Anyway, I am just a blogger and it would be preposterous for me to start talking about what the correct military and political strategies for the Occupying Forces are. I am not qualified to tell you; and if I did, you should discount it heavily. All I can say here is that the simplistic presentation of the British experience in Malaysia is more problematic than it seems. Meanwhile, I was more impressed by the concluding part of Wong's chapter. This is no longer about Iraq, Malaysia or even Kenya, for it concerns Hong Kong.
For the British Empire, the victory over the Malaysian Communists provided invaluable experience in dealing with future colonial uprisings, including the 1967 riots in Hong Kong. The three most important tools -- penetration and division; scorch earth tactics; and winning the hearts and minds -- were successfully implemented in Hong Kong to cause the leftists to fail.
The most significant factor in the continual success of the British colonial policy was "Hearts And Minds" or psychological warfare. After the Malaysian Communist episode, the British knew that if they want to rule effectively, they must grasp public opinion and then cut off the mass base of the opposition.
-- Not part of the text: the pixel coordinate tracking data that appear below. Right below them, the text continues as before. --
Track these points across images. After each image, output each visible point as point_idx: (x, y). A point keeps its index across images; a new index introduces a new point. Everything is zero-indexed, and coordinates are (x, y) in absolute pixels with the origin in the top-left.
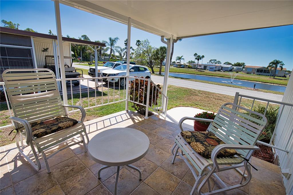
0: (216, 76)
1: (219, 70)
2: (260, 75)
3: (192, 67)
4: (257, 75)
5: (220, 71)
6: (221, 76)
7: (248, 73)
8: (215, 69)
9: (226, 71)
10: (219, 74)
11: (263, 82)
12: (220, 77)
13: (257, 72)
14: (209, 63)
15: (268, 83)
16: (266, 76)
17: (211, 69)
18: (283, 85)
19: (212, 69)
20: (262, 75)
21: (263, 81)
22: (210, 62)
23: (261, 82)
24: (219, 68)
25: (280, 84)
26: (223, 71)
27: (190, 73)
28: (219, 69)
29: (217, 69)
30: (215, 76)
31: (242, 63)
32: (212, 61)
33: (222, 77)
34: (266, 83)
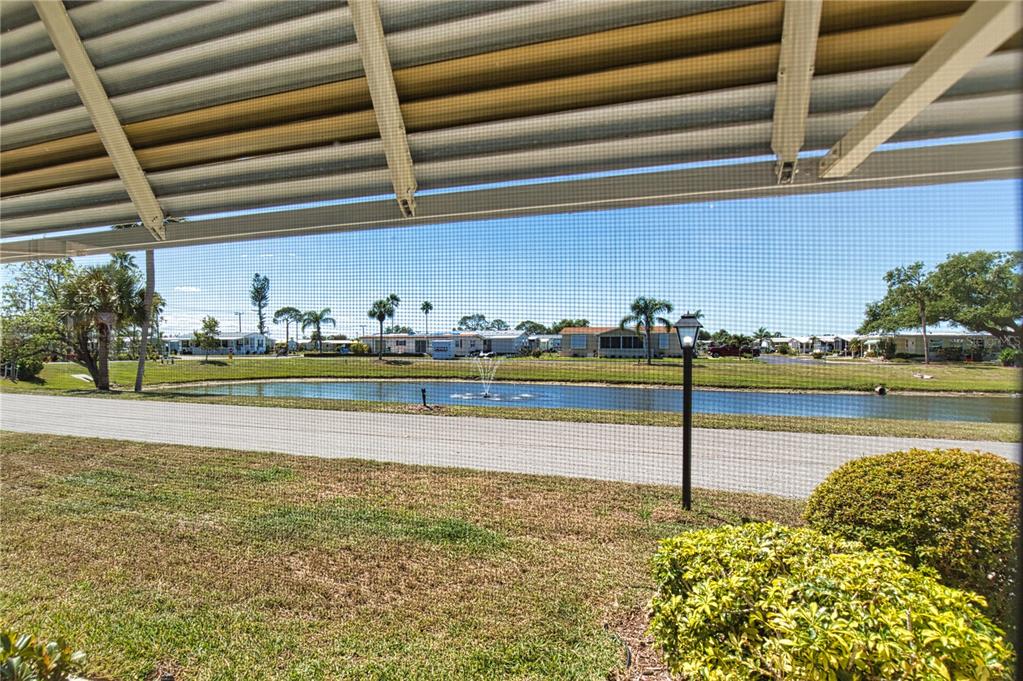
0: (451, 378)
1: (474, 354)
3: (370, 350)
8: (454, 350)
9: (500, 354)
10: (466, 369)
11: (611, 382)
15: (627, 383)
16: (634, 357)
19: (445, 349)
21: (611, 379)
23: (607, 382)
24: (472, 346)
27: (350, 374)
28: (473, 349)
30: (447, 377)
31: (580, 321)
34: (620, 386)
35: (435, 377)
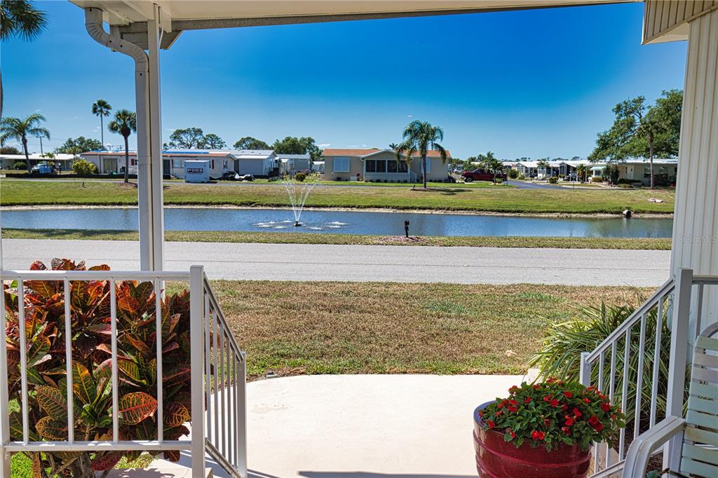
0: (223, 204)
1: (228, 177)
2: (378, 181)
3: (96, 171)
4: (371, 181)
5: (233, 179)
6: (245, 200)
7: (339, 179)
8: (209, 172)
9: (257, 177)
10: (232, 194)
11: (398, 208)
12: (242, 204)
13: (367, 171)
14: (172, 144)
15: (413, 208)
16: (399, 182)
17: (194, 173)
18: (458, 210)
19: (200, 171)
20: (386, 181)
21: (396, 205)
22: (177, 143)
23: (393, 208)
24: (225, 167)
25: (447, 206)
26: (246, 178)
27: (96, 200)
28: (226, 171)
29: (219, 171)
30: (218, 204)
31: (304, 139)
32: (185, 138)
33: (250, 204)
34: (407, 211)
35: (203, 204)
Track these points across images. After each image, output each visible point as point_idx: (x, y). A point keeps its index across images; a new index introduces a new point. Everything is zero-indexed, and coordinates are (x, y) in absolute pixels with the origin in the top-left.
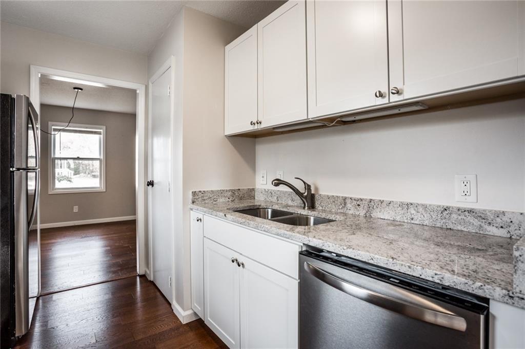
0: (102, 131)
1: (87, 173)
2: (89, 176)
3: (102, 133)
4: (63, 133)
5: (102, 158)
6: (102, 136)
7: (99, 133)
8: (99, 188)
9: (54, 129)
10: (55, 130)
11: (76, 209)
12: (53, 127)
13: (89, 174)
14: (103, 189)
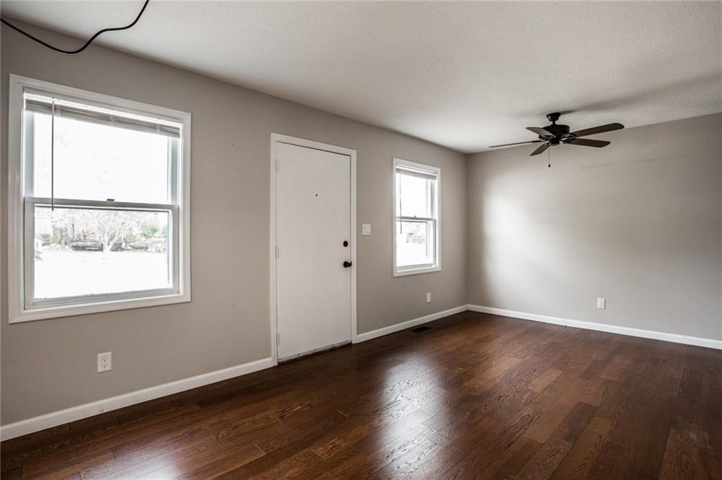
0: (179, 125)
1: (63, 242)
2: (67, 247)
3: (181, 132)
4: (60, 121)
5: (180, 203)
6: (180, 141)
7: (173, 132)
8: (171, 291)
9: (29, 102)
10: (32, 105)
11: (104, 362)
12: (27, 96)
13: (66, 244)
14: (183, 294)
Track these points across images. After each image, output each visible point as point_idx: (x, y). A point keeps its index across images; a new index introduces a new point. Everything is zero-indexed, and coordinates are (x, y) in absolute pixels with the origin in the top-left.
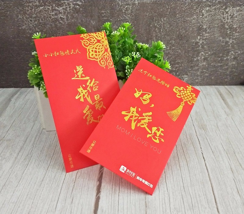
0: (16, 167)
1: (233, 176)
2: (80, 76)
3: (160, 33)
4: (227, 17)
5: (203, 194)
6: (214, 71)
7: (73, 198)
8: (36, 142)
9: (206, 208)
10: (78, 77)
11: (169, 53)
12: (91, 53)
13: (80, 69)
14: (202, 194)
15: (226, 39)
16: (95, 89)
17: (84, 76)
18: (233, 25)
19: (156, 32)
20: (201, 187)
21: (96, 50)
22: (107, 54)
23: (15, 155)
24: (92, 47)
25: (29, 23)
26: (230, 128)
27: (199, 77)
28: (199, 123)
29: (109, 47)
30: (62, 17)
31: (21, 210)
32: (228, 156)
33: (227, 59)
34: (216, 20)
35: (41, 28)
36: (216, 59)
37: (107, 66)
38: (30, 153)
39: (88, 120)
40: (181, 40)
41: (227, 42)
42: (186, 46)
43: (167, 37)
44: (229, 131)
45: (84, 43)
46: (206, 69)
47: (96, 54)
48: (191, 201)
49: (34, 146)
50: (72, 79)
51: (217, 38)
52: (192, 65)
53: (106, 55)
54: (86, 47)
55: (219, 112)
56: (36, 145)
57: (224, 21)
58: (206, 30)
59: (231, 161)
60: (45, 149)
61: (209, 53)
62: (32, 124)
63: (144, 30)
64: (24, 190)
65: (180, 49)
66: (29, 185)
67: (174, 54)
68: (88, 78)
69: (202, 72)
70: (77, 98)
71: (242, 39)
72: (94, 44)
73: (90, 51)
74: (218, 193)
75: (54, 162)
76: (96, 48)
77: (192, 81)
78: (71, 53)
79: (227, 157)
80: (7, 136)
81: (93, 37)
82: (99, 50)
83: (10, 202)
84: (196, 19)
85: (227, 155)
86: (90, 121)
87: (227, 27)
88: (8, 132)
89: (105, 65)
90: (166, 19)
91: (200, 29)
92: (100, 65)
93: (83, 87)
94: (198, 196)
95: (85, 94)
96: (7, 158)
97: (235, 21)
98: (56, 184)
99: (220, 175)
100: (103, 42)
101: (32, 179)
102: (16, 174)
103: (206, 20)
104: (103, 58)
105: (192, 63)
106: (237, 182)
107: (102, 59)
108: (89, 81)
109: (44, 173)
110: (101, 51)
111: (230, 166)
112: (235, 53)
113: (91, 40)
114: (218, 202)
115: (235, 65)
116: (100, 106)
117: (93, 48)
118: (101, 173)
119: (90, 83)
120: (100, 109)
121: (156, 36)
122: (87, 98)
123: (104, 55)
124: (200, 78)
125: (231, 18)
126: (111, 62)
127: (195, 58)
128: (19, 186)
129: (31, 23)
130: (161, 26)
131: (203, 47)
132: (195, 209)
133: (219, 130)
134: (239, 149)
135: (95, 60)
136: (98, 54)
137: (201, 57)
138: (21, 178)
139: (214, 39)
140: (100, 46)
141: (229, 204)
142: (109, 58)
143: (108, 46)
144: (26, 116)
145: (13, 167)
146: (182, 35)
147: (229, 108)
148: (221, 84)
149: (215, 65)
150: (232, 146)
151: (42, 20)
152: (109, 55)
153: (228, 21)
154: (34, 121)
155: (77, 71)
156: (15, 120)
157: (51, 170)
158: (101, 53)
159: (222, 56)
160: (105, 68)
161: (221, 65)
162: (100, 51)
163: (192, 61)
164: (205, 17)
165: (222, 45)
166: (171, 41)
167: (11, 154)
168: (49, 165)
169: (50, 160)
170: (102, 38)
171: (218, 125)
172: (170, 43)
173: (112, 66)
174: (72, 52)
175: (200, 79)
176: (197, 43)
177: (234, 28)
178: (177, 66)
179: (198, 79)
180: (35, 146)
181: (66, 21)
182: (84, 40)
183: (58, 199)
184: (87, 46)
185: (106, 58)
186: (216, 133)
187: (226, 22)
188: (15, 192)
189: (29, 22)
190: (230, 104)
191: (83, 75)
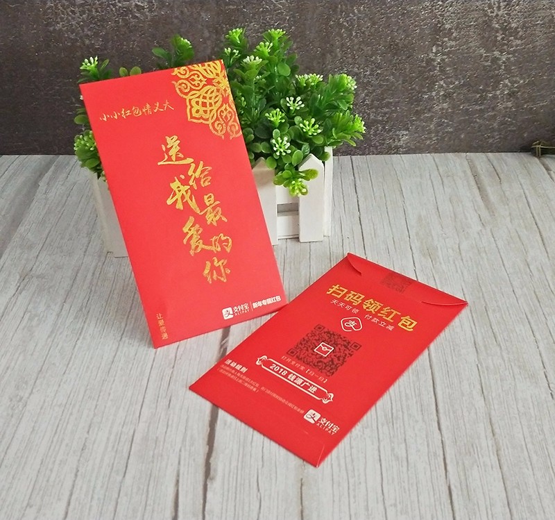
0: (60, 334)
1: (476, 360)
2: (174, 158)
3: (351, 39)
4: (497, 5)
5: (415, 394)
6: (464, 121)
7: (171, 397)
8: (95, 281)
9: (417, 421)
10: (170, 159)
11: (369, 82)
12: (196, 107)
13: (173, 143)
14: (413, 394)
15: (495, 53)
16: (204, 182)
17: (183, 156)
18: (510, 23)
19: (341, 36)
20: (411, 380)
21: (205, 101)
22: (228, 108)
23: (57, 308)
24: (197, 96)
25: (70, 18)
26: (484, 255)
27: (433, 135)
28: (422, 242)
29: (230, 93)
30: (139, 4)
31: (76, 419)
32: (472, 317)
33: (495, 97)
34: (473, 11)
35: (94, 28)
36: (470, 95)
37: (227, 135)
38: (85, 305)
39: (193, 247)
40: (396, 54)
41: (495, 60)
42: (405, 69)
43: (365, 48)
44: (481, 263)
45: (180, 87)
46: (449, 118)
47: (205, 109)
48: (390, 408)
49: (91, 291)
50: (159, 164)
51: (475, 51)
52: (419, 108)
53: (226, 109)
54: (184, 96)
55: (466, 219)
56: (97, 288)
57: (492, 12)
58: (450, 32)
59: (477, 328)
60: (114, 296)
61: (457, 83)
62: (85, 241)
63: (317, 32)
64: (77, 380)
65: (393, 74)
66: (86, 372)
67: (380, 86)
68: (189, 160)
69: (439, 124)
70: (169, 202)
71: (527, 53)
72: (201, 89)
73: (193, 103)
74: (443, 393)
75: (132, 325)
76: (204, 98)
77: (419, 142)
78: (155, 111)
79: (470, 318)
80: (38, 267)
81: (198, 73)
82: (211, 101)
83: (54, 404)
84: (430, 9)
85: (470, 315)
86: (197, 247)
87: (497, 26)
88: (39, 258)
89: (224, 132)
90: (364, 7)
91: (437, 30)
92: (214, 132)
93: (180, 180)
94: (404, 399)
95: (185, 193)
96: (42, 315)
97: (515, 12)
98: (139, 369)
99: (452, 356)
100: (219, 83)
101: (91, 358)
102: (62, 347)
103: (452, 11)
104: (219, 116)
105: (418, 105)
106: (483, 372)
107: (217, 119)
108: (193, 166)
109: (115, 347)
110: (215, 103)
111: (474, 338)
112: (513, 83)
113: (193, 80)
114: (441, 411)
115: (511, 108)
116: (215, 216)
117: (199, 97)
118: (222, 350)
119: (195, 171)
120: (215, 224)
121: (342, 45)
122: (189, 202)
123: (222, 111)
124: (435, 136)
125: (506, 6)
126: (236, 124)
127: (425, 93)
128: (69, 374)
129: (73, 18)
130: (352, 25)
131: (442, 71)
132: (397, 423)
133: (462, 260)
134: (496, 301)
135: (204, 122)
136: (208, 108)
137: (439, 92)
138: (71, 358)
139: (467, 53)
140: (212, 93)
141: (461, 415)
142: (231, 117)
143: (229, 91)
144: (72, 224)
145: (54, 335)
146: (397, 45)
147: (488, 209)
148: (480, 150)
149: (467, 110)
150: (483, 294)
151: (97, 11)
152: (231, 110)
153: (500, 13)
154: (89, 234)
155: (169, 147)
156: (49, 232)
157: (127, 341)
158: (215, 108)
159: (483, 91)
160: (223, 137)
161: (481, 109)
162: (213, 103)
163: (419, 100)
164: (448, 3)
165: (484, 66)
166: (374, 58)
167: (49, 306)
168: (124, 331)
169: (125, 320)
170: (217, 75)
171: (461, 248)
172: (372, 62)
173: (237, 132)
174: (157, 108)
175: (434, 139)
176: (430, 61)
177: (511, 28)
178: (386, 110)
179: (430, 139)
180: (93, 289)
181: (147, 13)
182: (180, 81)
183: (144, 398)
184: (186, 94)
185: (226, 116)
186: (456, 265)
187: (495, 14)
188: (62, 383)
189: (68, 14)
190: (493, 198)
191: (181, 155)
The British knew that the mainstream Hong Kong public opinion was for stability and peace. Therefore, it did everything that it could in terms of psychological warfare. It smeared its opponents and it also improved the welfare of the workers, thus cutting off the traditional support base for the leftists and creating bad impressions about them that lasted to this day.
This was an impressive paragraph for me. Although this was about a historical episode about the dirty tricks that British once used in Hong Kong, it obviously sounds to be what is happening today. Let me do the temporal shift for you and re-write the above for today's situation:
When 500,000 people went out to demonstrate on July 1, 2003, the Central Government realized that it had a problem. They knew that the most important battle will be the one for the hearts and minds of the people of Hong Kong. To rule effectively, they must grasp public opinion and then cut off the mass base of the opposition. Through research, they knew that the mainstream Hong Kong public opinion is for stability, harmony, peace and prosperity. Therefore, the Central Government did everything that it could in terms of psychological warfare.
It smeared its opponents as self-aggrandizing troublemakers who threaten stability, harmony, peace and prosperity at every opportunity, and unfortunately the opponents presented plenty of occasions to confirm those fears. It offered a massive package of financial stimulus measures to improve the economy and livelihood of the people. Tourism, retail, real estate and stock market are all doing well now. In so doing, it cut off the support for the opponents. On July 1, 2005, only 21,000 people came out to demonstrate for an odd assortment of causes. The Central Government has won the battle for HAM.
Is this wrong ethically? Well, if the British can play dirty, then why can't the Chinese? Besides, the hearts and minds are satisfied. And that is called democracy, isn't it? What is to be done? I don't know. I do know that showing up on National Day with a black coffin yet again is guaranteed to lose even more hearts and minds. But I guaranteed that someone will do just that and dig a deeper hole.